It's usually assumed that a business will take the time to put down salt when there is ice in front of its doors, put up notices that the floor is wet inside or make sure stairs aren't slick. Although you probably assume that when you go out your safety is important to these businesses, it's not something you can take for granted.

Imagine going out on the town with your girlfriends. You're all having a nice night out, visiting clubs and bars, when you slip on ice while walking into a local hot spot. You hit your head, and now your exciting night on the town is a long night in the hospital with an extended recovery time.

A safe premises is responsibility of business owner

While there are some things you can do to stay safe while you're walking, like watching the ground and being aware of your surroundings, it's really the business's job to make sure its premises is safe. While the law may not require the business owner to remove ice or snow outside its property, if that ice or snow accumulates because of problems with the building, you could have a case.

For example, if there is a leak above the door that funnels melting snow into the doorway, where it drips and freezes, you could claim that the lack of main tenance to the building has led to your injury.

Could you adequately see where you were going when you fell?

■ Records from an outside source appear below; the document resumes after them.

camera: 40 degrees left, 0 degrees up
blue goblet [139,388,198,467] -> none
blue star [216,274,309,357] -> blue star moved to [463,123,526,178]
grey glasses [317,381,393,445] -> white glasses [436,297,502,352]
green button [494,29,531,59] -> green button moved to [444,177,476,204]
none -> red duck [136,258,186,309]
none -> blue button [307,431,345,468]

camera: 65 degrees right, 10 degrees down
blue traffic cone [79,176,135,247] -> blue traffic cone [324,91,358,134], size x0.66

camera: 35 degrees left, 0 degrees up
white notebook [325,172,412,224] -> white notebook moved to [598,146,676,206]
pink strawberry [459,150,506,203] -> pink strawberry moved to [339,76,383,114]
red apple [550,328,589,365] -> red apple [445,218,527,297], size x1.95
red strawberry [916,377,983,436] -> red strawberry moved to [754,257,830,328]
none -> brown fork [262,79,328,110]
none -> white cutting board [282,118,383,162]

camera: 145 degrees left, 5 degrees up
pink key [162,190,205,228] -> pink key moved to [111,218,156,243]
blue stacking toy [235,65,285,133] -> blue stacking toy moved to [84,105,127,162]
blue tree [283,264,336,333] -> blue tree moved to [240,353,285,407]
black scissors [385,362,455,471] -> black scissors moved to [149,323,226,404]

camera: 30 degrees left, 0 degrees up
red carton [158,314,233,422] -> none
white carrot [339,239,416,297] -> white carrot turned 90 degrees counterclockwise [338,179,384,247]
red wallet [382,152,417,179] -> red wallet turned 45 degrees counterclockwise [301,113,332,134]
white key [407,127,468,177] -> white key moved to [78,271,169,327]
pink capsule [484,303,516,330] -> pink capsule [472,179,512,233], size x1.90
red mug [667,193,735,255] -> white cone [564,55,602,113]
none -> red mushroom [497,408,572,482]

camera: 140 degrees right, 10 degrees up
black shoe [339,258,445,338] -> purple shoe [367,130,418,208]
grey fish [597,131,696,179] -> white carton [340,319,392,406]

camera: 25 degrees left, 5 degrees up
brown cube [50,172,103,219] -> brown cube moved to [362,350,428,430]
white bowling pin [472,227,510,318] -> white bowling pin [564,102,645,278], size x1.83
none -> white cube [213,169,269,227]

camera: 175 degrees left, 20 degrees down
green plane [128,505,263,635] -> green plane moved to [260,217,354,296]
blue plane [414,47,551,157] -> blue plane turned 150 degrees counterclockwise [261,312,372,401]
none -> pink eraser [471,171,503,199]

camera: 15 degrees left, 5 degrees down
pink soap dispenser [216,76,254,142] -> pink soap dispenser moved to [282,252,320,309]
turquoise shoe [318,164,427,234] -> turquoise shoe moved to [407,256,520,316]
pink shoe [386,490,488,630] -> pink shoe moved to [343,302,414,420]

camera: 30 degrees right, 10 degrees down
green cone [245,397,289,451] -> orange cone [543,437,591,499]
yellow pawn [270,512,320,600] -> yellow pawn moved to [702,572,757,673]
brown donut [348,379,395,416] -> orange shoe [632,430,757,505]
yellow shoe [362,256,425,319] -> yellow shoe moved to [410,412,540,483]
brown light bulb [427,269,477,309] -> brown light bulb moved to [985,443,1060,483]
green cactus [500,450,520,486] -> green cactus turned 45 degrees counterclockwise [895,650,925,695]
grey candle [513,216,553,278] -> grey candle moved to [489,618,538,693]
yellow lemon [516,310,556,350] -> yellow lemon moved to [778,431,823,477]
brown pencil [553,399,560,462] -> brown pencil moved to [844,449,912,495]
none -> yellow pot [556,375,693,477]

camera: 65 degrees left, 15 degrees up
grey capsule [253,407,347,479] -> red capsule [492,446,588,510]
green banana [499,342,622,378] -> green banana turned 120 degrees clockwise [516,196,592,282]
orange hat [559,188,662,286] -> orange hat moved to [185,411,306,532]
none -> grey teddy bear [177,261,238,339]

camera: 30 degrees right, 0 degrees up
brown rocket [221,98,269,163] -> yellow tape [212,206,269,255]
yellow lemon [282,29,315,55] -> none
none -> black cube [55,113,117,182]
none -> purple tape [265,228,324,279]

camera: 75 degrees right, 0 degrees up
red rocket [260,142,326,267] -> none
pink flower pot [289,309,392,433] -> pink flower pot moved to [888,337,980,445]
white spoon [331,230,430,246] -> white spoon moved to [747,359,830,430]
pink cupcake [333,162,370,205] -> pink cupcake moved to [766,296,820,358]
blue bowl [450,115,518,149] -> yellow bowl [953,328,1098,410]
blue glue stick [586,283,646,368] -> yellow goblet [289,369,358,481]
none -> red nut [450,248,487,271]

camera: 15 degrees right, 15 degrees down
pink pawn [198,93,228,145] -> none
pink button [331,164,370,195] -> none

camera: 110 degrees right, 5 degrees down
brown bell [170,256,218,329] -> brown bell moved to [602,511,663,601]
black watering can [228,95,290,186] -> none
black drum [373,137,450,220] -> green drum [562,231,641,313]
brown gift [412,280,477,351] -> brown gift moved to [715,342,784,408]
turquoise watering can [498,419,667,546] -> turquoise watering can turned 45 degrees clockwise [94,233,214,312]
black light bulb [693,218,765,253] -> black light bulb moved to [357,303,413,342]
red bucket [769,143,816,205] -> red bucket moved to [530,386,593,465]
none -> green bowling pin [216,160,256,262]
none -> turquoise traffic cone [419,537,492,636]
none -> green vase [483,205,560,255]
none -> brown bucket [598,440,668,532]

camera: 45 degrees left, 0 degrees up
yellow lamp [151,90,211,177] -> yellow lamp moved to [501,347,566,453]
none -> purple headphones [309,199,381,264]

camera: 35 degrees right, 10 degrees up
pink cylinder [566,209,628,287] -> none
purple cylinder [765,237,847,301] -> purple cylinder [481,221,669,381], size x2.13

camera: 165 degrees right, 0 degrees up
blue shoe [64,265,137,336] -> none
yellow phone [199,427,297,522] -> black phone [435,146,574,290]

Another thing to keep in mind is that businesses should have adequate lighting outside. For instance, when you're walking up to a club, can you see the ground clearly? Is it difficult to see where one step starts and ends? Can you see the entire walkway, or did you trip because of a crack you couldn't see? These are important questions to keep in mind. If the area isn't lit well, it poses a risk to customers. That's something the business should have considered, and you may have a case of negligence against the owner.

On the whole, sidewalks aren't the responsibility of a business owner, because these are city-supported structures. However, if the walkway owned by the business is on its property only for its customers' use, you can make the claim that it required maintenance by the owner. There should be no major puddles, ice or snow on the walkway, and any cracks or uneven surfaces should be marked or well-lit to make them obvious to those walking into the business.

Your attorney can review your slip-and-fall accident to help you decide if it qualifies as negligence. There are cases in which businesses simply don't do their duty to protect their customers.